I am pathetic excuse for a blogger. I really don't have an excuse as to why I don't blog. I am really trying to blog. The last few weeks I have been in turmoil. WARNING this is a woe is me post.... I have witness 5 pregnancy announcements. My work BFF is pregnant with her fourth child. I am super excited for them because they are having their 4th girl! We are godparents to their 3rd child and love the girls so much. We treat them like our nieces since our little nephew is so far away from us. My ute still aches though, she brought her ultrasound pics to school on Friday. I couldn't even bring myself to look at them. Oh I supposed I should update you, our fourth IUI was a fat fucking fail. I nearly done with this crap. We will be doing one more cycle with this nurse practitioner complete with an HSG and one more IUI. The HSG will be brutal since I have a messed up cervix and possible tilted uterus. We will be moving to Reproductive Endocrinologist next cycle. Financial funds permitting because we bought a new car!!!

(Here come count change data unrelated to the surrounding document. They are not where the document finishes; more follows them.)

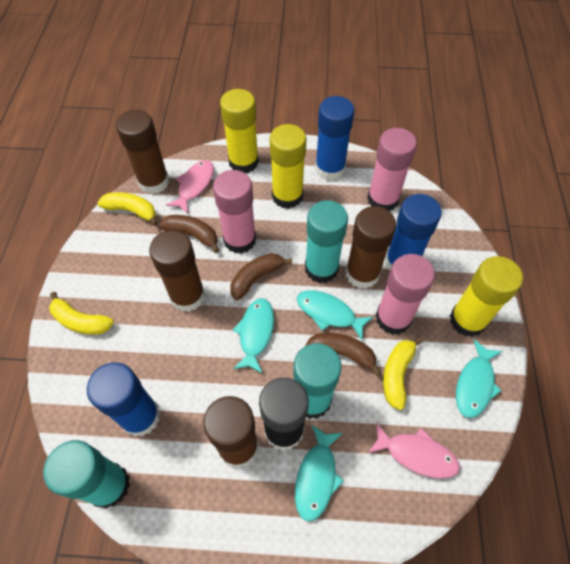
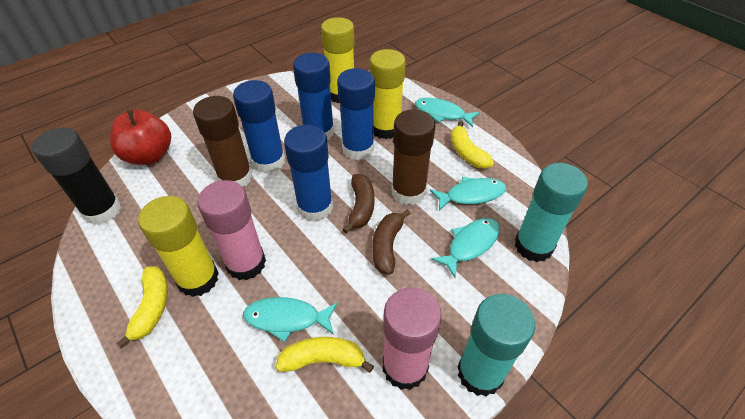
blue glue stick: 3 -> 4
brown banana: 3 -> 2
brown glue stick: 4 -> 2
pink fish: 2 -> 0
pink glue stick: 3 -> 2
red apple: 0 -> 1
turquoise glue stick: 3 -> 2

There is also something else weighing on my mind. This is non baby related but my really good friend of 10 years is getting married in July. She has not asked me to be part of her wedding. She has asked another girl who is not nearly as close as we were in college. It really bothers me for some unknown reason. Probably because last week she referred me as her "roommate" from college and not her friend. I got one phrase for this situation. Eat shit. Seriously. She was in my wedding and I have kept in contact with her since college. But whatever, I don't know if I will even go to her wedding. I am hurt. My feelings are hurt. I want to confront the bitch but at the same time I don't want to.
Well off to run on the treadmill. Need to run off some of this anger.